I got my hands on 30 finished solid core doors including hinges and
Schlage locks. They are mortised and drilled. No Jams! I could buy
pine and make the jams, but I really don't like pine. Birch would go
with the remainder of the woodwork in the house, but at $3 - $4 a
board foot for rough cut in varying widths, and all the work in
preparation, it will cost a fortune and take forever.
Would birch ply be strong enough, and hard enough, to withstand the
wear and tear of daily living? The surface that shows would be
hardwood. Very little of the edges show and could easily be finished
with 1/4 inch strips of real birch.
considering that most doors these days have particleboard jambs,
plywood is certainly strong enough. you'll need to shim behind the
hinges, and remove one of the hinge screws on the top hinge and replace
it with a long screw into the framing.
Birch ply would probably be strong enough.
You might check with your local lumber yard or BORG to see if they
might have veneered jambs available. You should be able to find a
maple veneered jamb that would be quite a bit less money than solid
stock but probably still a little higher than plywood.
I really on see wood. Mostly some kind of Chilean cousin of pine that
is hard as a rock. I am doing a lot of installs and finishing of
interior and exterior doors of a local lumberyard and I have steered
them away from particle board and anything else.

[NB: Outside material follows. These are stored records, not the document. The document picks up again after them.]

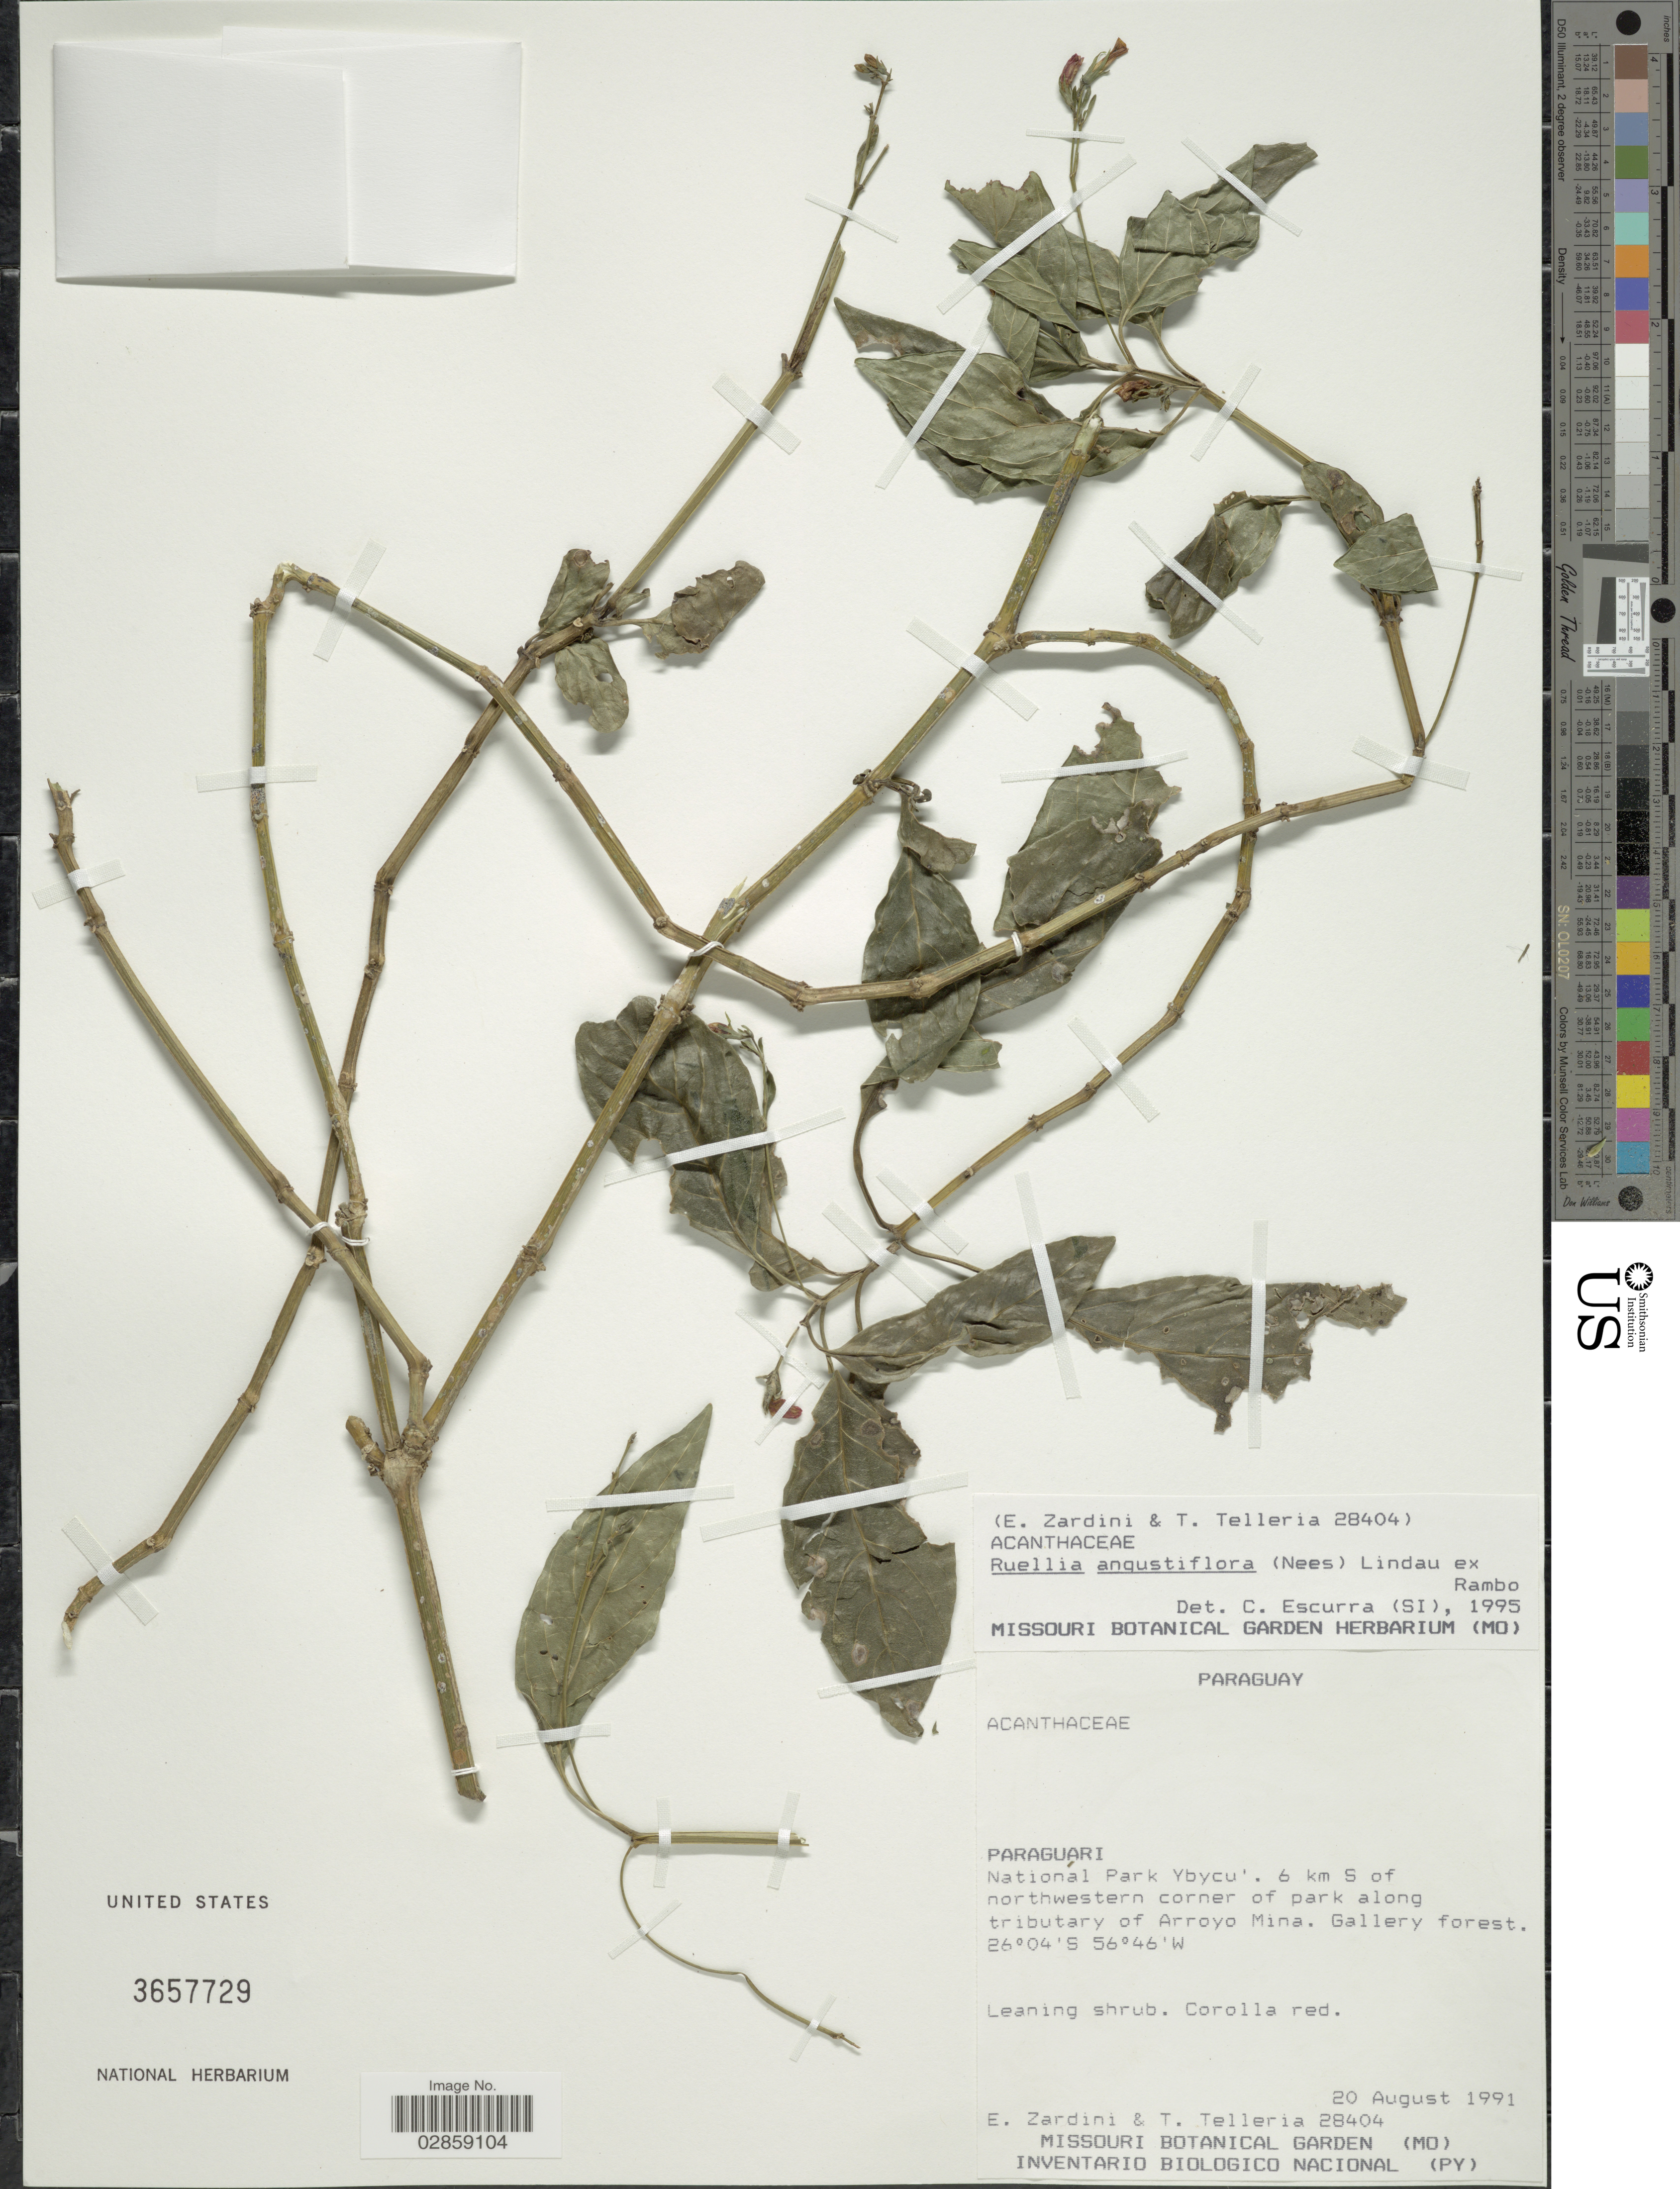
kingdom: Plantae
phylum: Tracheophyta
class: Magnoliopsida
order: Lamiales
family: Acanthaceae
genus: Ruellia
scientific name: Ruellia angustiflora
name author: (Nees) Lindau ex Rambo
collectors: E. M. Zardini & T. Telleria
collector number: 28404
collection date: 1991-08-20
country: Paraguay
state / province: Paraguari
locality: National Park Ybycu'. 6 km S of northwestern corner of park along tributary of Arroyo Mina.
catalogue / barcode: US 3657729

By the time they figured out the price between the mystery South
American hardwood and the particle board it wasn't that great, and if
the mystery wood is to painted (like you would MDF) they use the cheap
finger jointed stuff anyway.
The custom doors they make or sell have hardwood jambs to match the
doors, but that has gotten so expensive due to the cost of solid jamb
material that most people opt out and just get paint grade frames.
I hate the MDF frames as it almost double the amount of shims I have to
put in. That stuff is so limber and moves so much (even with one coat
of primer and two coats finish) that you really have to secure it. It
is hard to get and keep the margins really straight.
So I charge enough extra on the installation of MDF frames to make it
worthwhile for their customers to pick the wood frames. Kinda helps
things go in the right direction.
I guess that could be WSYP, Way Southern Yellow Pine, ;~)
I am doing a lot of installs and finishing of
I was totally unaware that non solid wood door jams were available. In
Houston I have only seen solid wood jams, I certainly would not want a door
hanging on less especially with a solid core door. I can understand MDF
doors as you can use a longer screw to secure the hinge to the door however
the jam side of the hinge cannot use a long screw unless as you well know
you replace all the screws after installation.
Thanks for the info.
Here's the rub. When the door has been hung and the shims are in, the
shims are roughly 24 inches apart on a three hinge door with shims
under each hinge. However, with MDF jambs, they will easily move and
torque even with shims 24" apart, and the trims properly nailed.
With longer screws that go into the door buck stud you can torque the
jamb if there is the slightest imperfection in your shim fit.
I hang my doors the old fashioned way, using long wedges from each side
at the hinges. Scribe and cut the wedges to fit after the door is in
its proper place, and more nails in the jamb, and a couple of 16 ga 2
1/2 " brads in each shim.
However, I discovered that when I countersink a large finish nail that
doesn't go exactly through the center of the wedge, I can literally
bend the MDF jamb around smaller shims (3" or so) when I am setting the
nails. Now THAT makes a nasty installation.
Those MDF jambs suck for too many
On 9 Aug 2006 22:58:09 -0700, firstname.lastname@example.org wrote:
Don't mean to sound dense, but is there a "new" way to do it that
doesn't involve the method you describe? As far as I know, that's the
only way to do it, except I usually use trim screws instead of finish
Agreed. I usually shim every 12" when a customer insists on a prehung
to get around that (as noted in another post, all of them are
particleboard -not even MDF- around here) Still isn't as good as a
real jamb, but I figure shims are cheap, and it's better than nothing.
I don't know of a new way that is better, but when visiting one of my
fellow contractors that do a lot of bulk installation I went over and
looked at how the install the doors they put in for a builder here in
town. He was a little embarassed, but he told me they had been doing
it this way for so long he didn't really think of it anymore. Here's
how it goes:
- put the trim (his came trimmed one side) on one side of the door
- put the door in the hole, line up the margins correctly, and shoot
the trim to the cripple
on the side that you have it on
- cram "stuff" in under the hinges (cardboard, plywood, sheeetrock,
masonite siding, etc.) and shoot a couple of long brads through the
"stuff" called by them as shims
- Bonus: if it is an outside door, it is required that they put a shim
under the door lock area
- put the trim on the other side
It helps me understand why my door rehav business is so good.
I would not consider anything but solid wood, especially for heavy doors.
IMHO until you get into the plywood's that cost about the same as solid
wood, plywood looks like plywood regardless of whether you hide the edges or
I would never consider plywood for a door jam. If the surface needs to be a
hardwood finish, then get the birch, maple, beech or even alder or pine if
money is that tight. Go cheap now and regret it later.